**Stored entries**
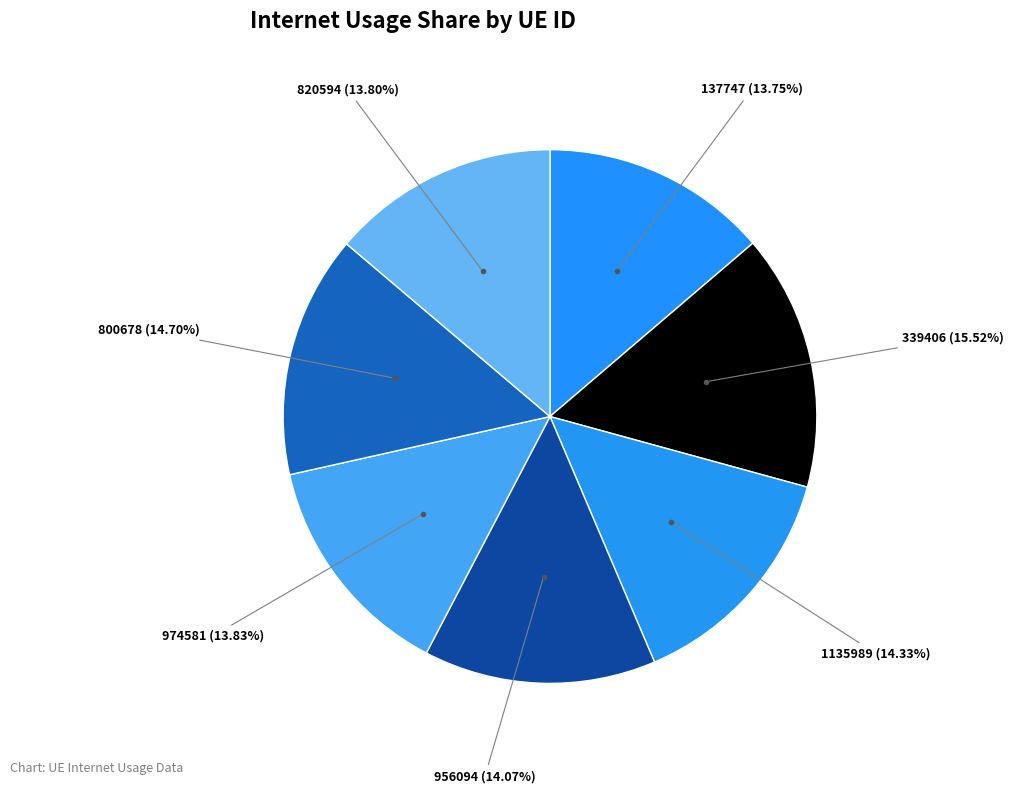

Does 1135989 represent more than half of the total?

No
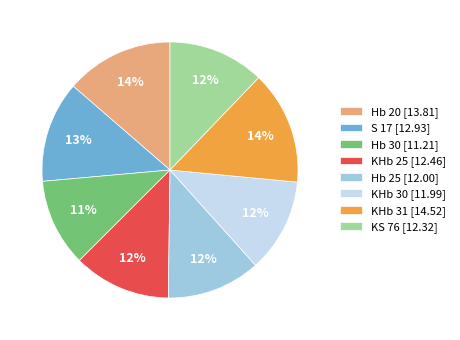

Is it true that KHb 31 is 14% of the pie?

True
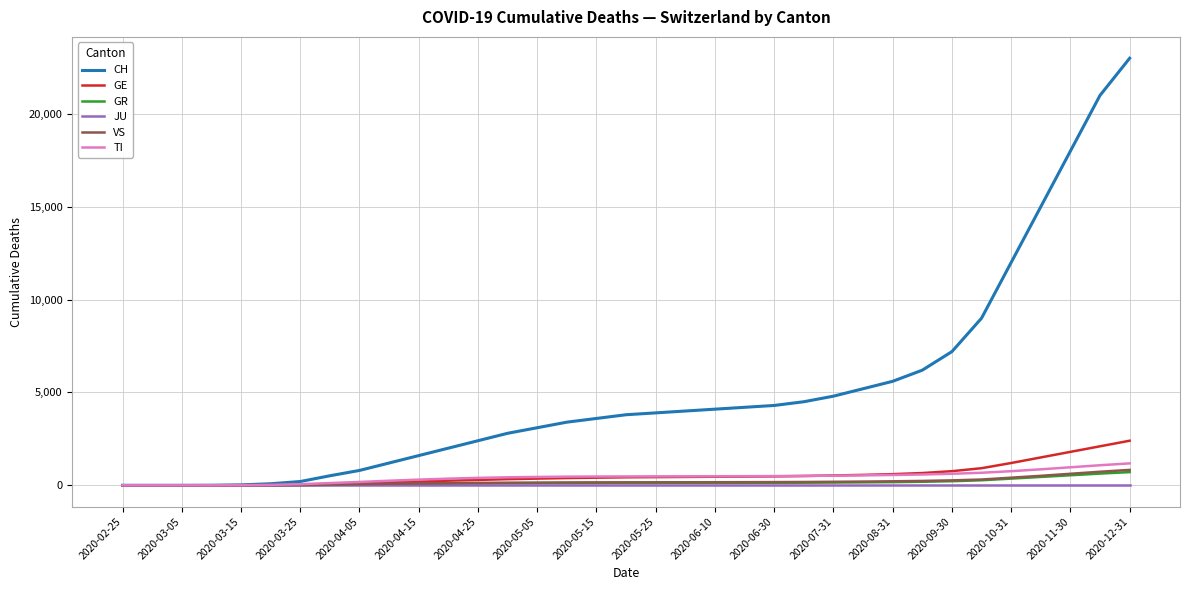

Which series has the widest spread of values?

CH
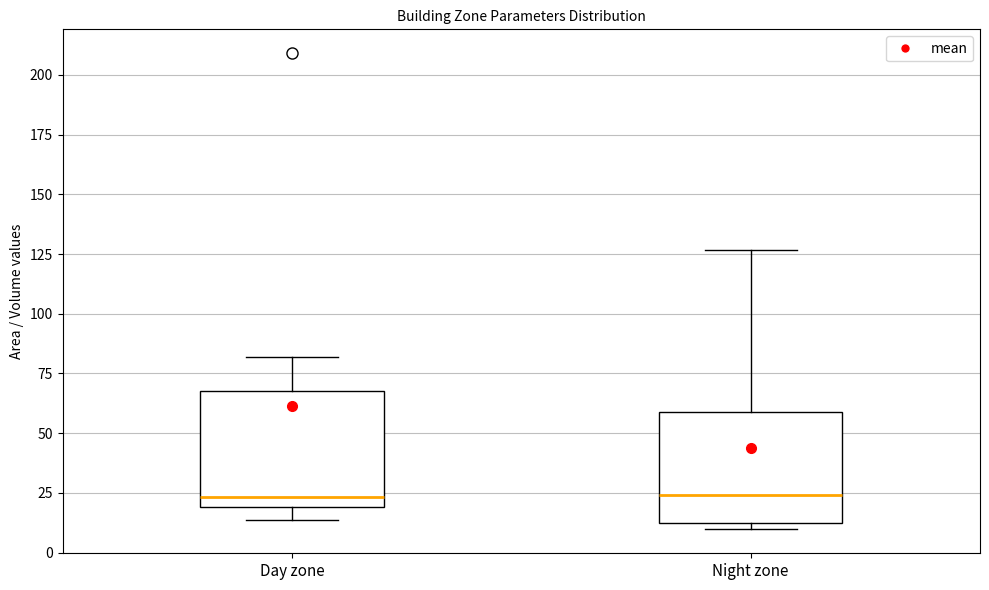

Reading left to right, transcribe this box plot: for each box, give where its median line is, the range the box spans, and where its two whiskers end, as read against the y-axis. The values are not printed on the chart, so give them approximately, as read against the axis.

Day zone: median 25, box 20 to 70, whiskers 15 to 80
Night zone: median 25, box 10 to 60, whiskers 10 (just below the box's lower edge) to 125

**Assigned task**
Put every line of the listing into a JSON list of strings, one string per line, without the blank lines. Leave out the picture lines.

**Response**
[
  "Does 1135989 represent more than half of the total?",
  "No",
  "Is it true that KHb 31 is 14% of the pie?",
  "True",
  "Which series has the widest spread of values?",
  "CH",
  "Reading left to right, transcribe this box plot: for each box, give where its median line is, the range the box spans, and where its two whiskers end, as read against the y-axis. The values are not printed on the chart, so give them approximately, as read against the axis.",
  "Day zone: median 25, box 20 to 70, whiskers 15 to 80",
  "Night zone: median 25, box 10 to 60, whiskers 10 (just below the box's lower edge) to 125"
]